* _PROBLEM DETAILS_:
Return each line of the records below that contains the string "pochází", copied in full and in its original order.

---------- DATA SUPPLIED ----------

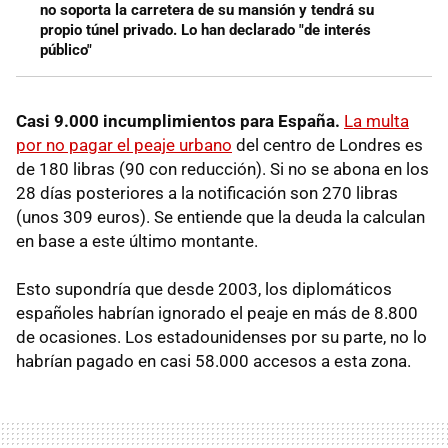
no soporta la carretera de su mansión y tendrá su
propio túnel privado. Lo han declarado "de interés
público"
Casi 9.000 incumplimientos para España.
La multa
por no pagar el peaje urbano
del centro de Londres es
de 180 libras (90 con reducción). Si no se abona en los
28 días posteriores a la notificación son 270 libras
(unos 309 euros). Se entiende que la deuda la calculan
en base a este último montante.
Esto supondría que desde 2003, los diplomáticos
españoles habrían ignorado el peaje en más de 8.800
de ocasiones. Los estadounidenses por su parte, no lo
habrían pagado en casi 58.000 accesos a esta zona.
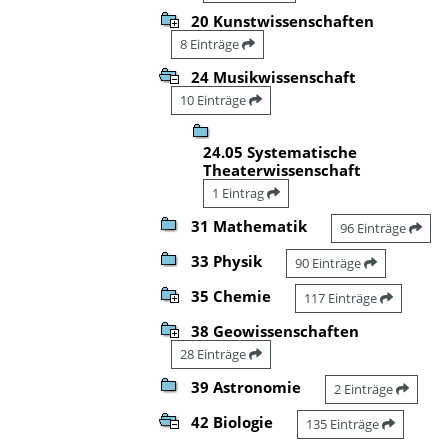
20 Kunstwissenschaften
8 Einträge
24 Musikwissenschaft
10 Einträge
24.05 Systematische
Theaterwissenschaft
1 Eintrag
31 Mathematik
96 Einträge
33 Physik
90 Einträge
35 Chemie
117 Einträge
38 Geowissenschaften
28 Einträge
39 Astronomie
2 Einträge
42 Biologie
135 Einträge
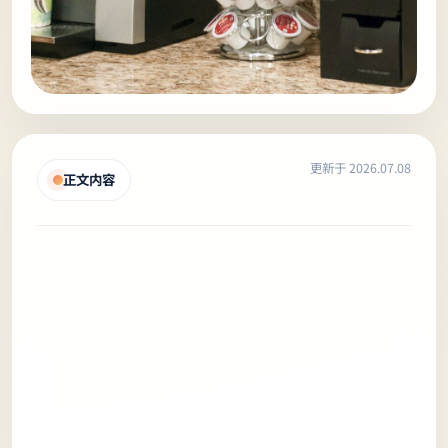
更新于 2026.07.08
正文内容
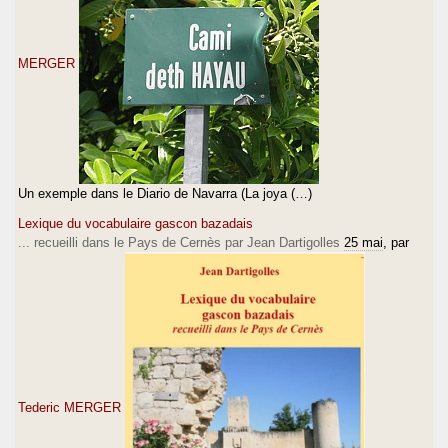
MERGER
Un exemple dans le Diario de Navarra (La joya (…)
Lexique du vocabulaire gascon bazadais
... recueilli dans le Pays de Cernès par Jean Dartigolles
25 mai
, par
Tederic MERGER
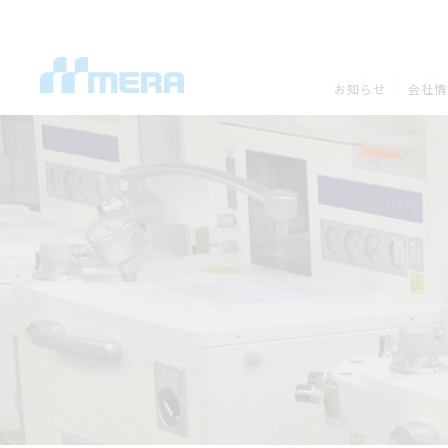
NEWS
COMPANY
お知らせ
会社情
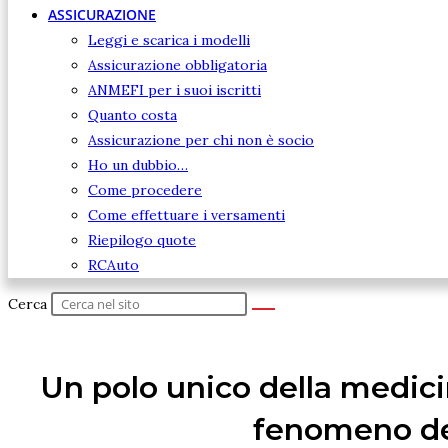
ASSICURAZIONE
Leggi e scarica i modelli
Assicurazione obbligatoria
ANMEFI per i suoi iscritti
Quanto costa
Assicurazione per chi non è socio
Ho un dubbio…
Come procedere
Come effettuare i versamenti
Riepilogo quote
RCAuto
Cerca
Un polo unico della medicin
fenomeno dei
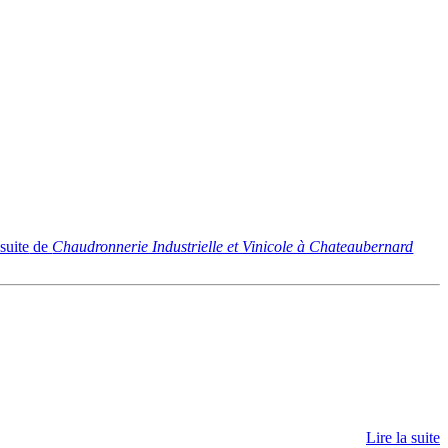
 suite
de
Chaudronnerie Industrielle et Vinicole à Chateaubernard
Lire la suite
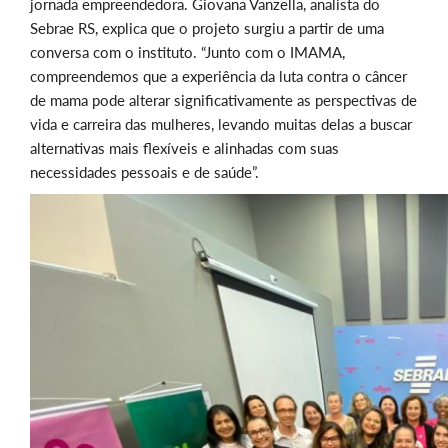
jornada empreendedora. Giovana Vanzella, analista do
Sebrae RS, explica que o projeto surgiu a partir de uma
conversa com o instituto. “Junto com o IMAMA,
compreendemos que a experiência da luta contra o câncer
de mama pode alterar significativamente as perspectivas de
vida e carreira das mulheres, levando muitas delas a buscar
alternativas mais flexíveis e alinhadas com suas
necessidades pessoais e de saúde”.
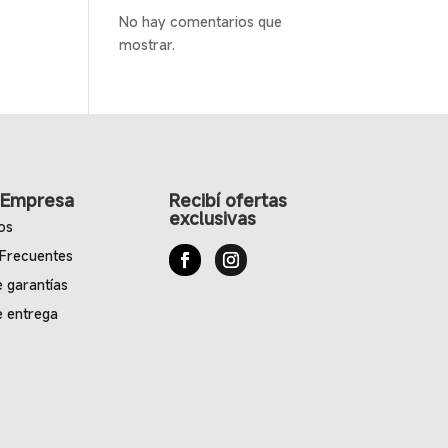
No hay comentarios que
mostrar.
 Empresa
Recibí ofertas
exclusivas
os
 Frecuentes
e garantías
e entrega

----------
---------- DATA SUPPLIED ----------

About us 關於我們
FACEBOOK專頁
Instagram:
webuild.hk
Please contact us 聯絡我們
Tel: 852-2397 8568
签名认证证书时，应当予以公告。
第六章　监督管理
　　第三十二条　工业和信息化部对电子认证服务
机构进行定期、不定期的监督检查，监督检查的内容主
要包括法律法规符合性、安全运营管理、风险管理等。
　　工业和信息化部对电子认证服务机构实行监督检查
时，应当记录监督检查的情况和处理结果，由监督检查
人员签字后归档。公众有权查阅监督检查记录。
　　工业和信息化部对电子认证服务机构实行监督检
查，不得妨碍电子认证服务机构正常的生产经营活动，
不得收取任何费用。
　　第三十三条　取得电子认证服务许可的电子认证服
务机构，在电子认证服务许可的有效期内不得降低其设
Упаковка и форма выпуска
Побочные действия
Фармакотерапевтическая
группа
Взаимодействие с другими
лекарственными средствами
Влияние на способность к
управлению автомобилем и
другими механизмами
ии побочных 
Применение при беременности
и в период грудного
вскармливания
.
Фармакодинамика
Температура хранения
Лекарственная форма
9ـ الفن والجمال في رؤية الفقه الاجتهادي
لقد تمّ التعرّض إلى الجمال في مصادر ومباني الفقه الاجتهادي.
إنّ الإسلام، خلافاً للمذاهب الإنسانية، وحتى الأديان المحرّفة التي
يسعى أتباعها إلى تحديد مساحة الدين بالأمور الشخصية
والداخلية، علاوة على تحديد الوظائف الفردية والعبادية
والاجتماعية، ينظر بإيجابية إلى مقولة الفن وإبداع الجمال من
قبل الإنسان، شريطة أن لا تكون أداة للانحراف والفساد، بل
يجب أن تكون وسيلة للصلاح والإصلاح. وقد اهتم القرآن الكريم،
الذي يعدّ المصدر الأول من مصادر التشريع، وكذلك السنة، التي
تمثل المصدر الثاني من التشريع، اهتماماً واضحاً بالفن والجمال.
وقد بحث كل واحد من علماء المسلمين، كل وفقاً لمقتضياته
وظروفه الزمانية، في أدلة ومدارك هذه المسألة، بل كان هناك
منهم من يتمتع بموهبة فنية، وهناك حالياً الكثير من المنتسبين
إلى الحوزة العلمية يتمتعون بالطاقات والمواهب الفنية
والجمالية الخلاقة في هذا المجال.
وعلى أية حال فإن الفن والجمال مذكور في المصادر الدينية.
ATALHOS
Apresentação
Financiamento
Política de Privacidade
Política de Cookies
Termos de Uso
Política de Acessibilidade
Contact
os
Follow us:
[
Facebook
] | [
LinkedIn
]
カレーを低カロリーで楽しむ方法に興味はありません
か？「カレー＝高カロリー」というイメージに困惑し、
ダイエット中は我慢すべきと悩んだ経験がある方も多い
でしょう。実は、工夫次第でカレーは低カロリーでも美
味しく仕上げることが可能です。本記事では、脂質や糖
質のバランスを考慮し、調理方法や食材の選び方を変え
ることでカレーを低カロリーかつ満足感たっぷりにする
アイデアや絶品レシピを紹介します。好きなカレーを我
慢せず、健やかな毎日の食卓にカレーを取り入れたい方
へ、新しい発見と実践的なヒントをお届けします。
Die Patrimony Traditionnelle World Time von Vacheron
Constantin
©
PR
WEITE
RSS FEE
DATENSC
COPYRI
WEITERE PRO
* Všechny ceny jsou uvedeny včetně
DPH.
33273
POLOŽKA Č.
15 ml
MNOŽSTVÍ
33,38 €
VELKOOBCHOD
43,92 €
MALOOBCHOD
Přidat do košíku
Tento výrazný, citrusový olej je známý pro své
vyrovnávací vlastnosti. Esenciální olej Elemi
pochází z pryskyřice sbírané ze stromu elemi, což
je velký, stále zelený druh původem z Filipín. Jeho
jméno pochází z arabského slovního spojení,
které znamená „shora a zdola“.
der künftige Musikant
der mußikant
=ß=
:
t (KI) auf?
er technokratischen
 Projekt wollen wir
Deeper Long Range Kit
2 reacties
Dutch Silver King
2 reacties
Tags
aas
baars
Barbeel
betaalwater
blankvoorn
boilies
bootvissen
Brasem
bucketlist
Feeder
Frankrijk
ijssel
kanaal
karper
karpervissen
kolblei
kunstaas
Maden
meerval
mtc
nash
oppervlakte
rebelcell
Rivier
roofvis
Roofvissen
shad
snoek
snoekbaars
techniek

----------

* _EXERCISE ANSWER_:
pochází z pryskyřice sbírané ze stromu elemi, což
jméno pochází z arabského slovního spojení,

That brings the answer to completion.